SUPPLIED RECORDS
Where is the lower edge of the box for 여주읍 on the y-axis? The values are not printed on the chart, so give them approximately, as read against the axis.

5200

* * *

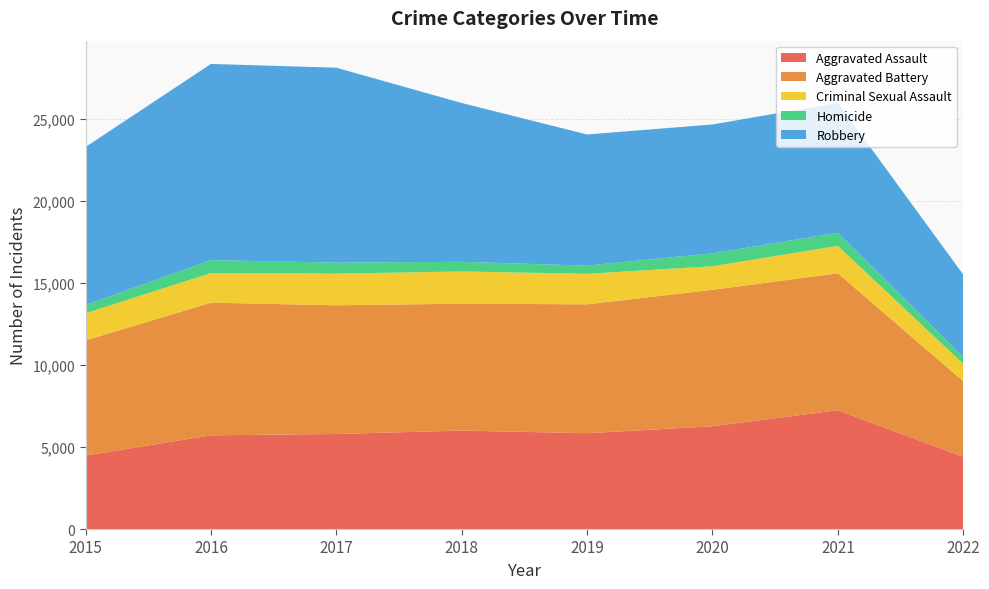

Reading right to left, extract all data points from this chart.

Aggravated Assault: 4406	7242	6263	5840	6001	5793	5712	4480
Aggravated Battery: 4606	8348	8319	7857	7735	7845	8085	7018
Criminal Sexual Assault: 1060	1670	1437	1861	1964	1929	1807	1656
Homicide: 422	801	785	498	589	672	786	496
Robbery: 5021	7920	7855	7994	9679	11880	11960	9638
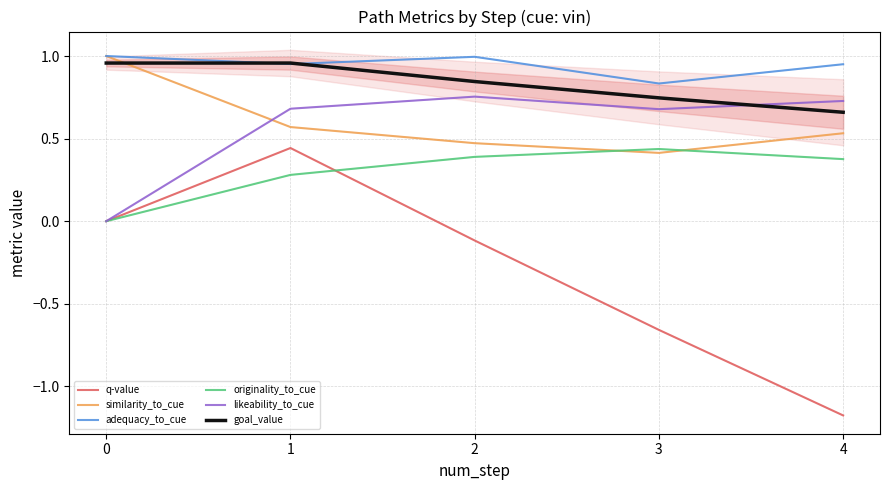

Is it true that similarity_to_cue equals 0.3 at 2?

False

GOAL OF THE EXERCISE
Return every line of the data above that contains the word "Assault".

TASK RESULT
Aggravated Assault: 4406	7242	6263	5840	6001	5793	5712	4480
Criminal Sexual Assault: 1060	1670	1437	1861	1964	1929	1807	1656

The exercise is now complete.